Não quero desanimar a malta do Ministério das Finanças, mas fazer um OE assumindo que Portugal é uma economia fechada, que consegue substituir as importações por produção interna e que isso se reflectirá nos preços (o que pressupõe que não existem existências acumuladas em stock para serem vendidas, o que também não é verdade) é a receita para o rotundo falhanço. Teremos um aumento dos preços (salários) acima da produtividade, o que diminuirá a nossa competitividade externa. A receita fiscal será menor do o que esperado e a taxa de crescimento do PIB, por efeito de um aumento das importações será menor. A sorte deles é que provavelmente não estarão cá para assistir ao resultado.

12 pensamentos sobre “A magia do OE2016

  1. Joaquim Amado Lopes

    Não se pode dizer que seja estupidez e/ou incompetência do Ministro das Finanças porque ninguém é tão estúpido ou incompetente que acredite nesses disparates. É apenas o que a última frase deste artigo insinua: “provavelmente não estarão cá para assistir ao resultado”.

#### [PROBLEMAS E TAREFAS]
a) Resuma em duas frases o texto sobre o OE2016.
b) Retome o texto sobre o OE2016 a partir do ponto em que termina.
O material que vem a seguir é independente do texto sobre o OE2016.

#### [EXCERTO DE DADOS]
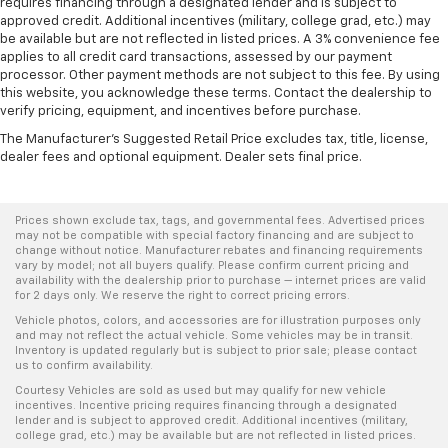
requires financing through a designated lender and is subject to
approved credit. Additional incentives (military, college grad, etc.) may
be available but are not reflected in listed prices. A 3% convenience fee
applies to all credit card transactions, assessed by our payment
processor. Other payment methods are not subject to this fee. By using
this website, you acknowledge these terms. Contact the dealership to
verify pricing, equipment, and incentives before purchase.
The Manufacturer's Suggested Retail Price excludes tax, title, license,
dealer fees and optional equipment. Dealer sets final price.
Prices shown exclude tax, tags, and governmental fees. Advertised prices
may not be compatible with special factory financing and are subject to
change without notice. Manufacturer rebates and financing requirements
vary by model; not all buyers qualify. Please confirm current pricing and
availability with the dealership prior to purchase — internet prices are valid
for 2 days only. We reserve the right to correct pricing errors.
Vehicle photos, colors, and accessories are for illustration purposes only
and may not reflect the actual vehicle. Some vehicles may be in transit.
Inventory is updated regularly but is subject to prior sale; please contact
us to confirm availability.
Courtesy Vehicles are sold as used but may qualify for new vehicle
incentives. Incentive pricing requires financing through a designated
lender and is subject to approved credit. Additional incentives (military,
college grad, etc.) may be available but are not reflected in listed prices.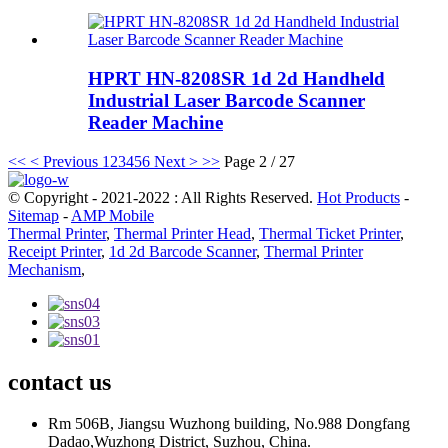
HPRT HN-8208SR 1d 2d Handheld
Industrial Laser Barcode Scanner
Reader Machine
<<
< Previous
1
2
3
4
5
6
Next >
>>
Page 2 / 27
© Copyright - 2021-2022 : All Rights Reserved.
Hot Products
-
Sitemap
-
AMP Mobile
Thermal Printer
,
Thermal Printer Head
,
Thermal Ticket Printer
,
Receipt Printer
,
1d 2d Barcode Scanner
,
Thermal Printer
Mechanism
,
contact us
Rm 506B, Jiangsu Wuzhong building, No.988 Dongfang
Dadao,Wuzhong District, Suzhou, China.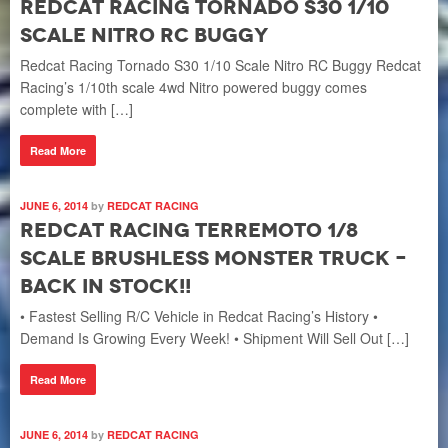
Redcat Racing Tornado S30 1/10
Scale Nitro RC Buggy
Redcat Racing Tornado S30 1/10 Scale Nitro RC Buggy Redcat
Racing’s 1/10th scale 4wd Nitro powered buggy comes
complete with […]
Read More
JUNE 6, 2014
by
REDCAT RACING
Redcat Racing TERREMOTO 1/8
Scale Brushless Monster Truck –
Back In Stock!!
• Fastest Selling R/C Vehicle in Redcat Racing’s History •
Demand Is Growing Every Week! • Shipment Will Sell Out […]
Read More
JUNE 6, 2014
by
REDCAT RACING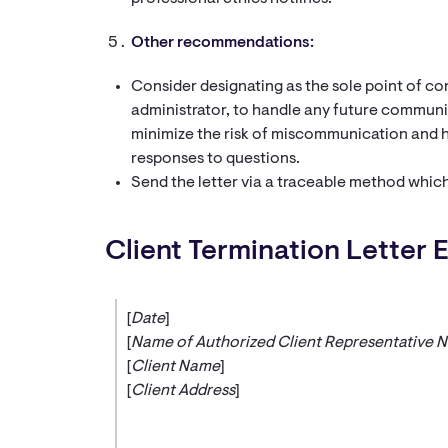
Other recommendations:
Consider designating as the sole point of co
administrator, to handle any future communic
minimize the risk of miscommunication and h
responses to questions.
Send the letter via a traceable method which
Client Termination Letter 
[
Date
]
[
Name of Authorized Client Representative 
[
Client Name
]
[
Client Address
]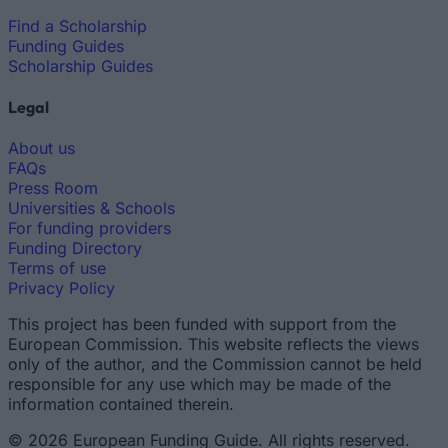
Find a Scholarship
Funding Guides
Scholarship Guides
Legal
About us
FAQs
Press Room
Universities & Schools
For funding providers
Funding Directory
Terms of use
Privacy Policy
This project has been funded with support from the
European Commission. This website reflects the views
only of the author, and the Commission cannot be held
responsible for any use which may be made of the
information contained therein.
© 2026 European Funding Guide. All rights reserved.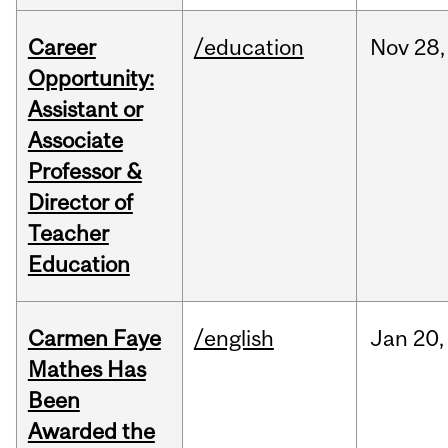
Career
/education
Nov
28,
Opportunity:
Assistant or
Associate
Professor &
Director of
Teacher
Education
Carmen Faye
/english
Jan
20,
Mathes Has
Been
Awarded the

#### [RESPOSTAS]
a) O texto defende que fazer o OE partindo do princípio de que Portugal é uma economia fechada, capaz de substituir importações por produção interna, leva a um rotundo falhanço. Haverá aumento dos salários acima da produtividade, perda de competitividade externa, receita fiscal menor do que a esperada e menor crescimento do PIB, e um comentário afasta a ideia de estupidez ou incompetência do Ministro das Finanças, retomando a frase de que provavelmente não estarão cá para assistir ao resultado.

b)
    Se a golpada mostrou que esta gentalha está disposta a ir muito baixo, o comportamento subsequente prova que não importam de ir ainda muito mais baixo para manterem a geringonça à tona.
    Quantos milhões não foram já para as contas bancárias de “amigos de infância” (Banif) e quantos mais não irão lá parar no pouco tempo que, pelo que se está a ver, a geringonça se aguentar?

  2. JP-A

    A Lei dos Compromissos não tarda e já vai levar um rombo para ajudar ao desenvolvimento da nação (ao “investimento”, como eles gostam de lhe chamar). Vai haver eleições de certeza absoluta, ou então vão meter a quarta e acelerar a fundo contra a parede sem darem conta.

  3. Pedro Ramalho Carlos

    Sem dúvida Mario, mas temo que:

    “[…] porque o aumento dos rendimentos está focado nas classes sociais mais desfavorecidas […] “ é uma daquelas mentiras que os spin doctors recomendam que sejam colocadas no maior número de docs, o maior número de vezes possível, para que se pense que é verdade.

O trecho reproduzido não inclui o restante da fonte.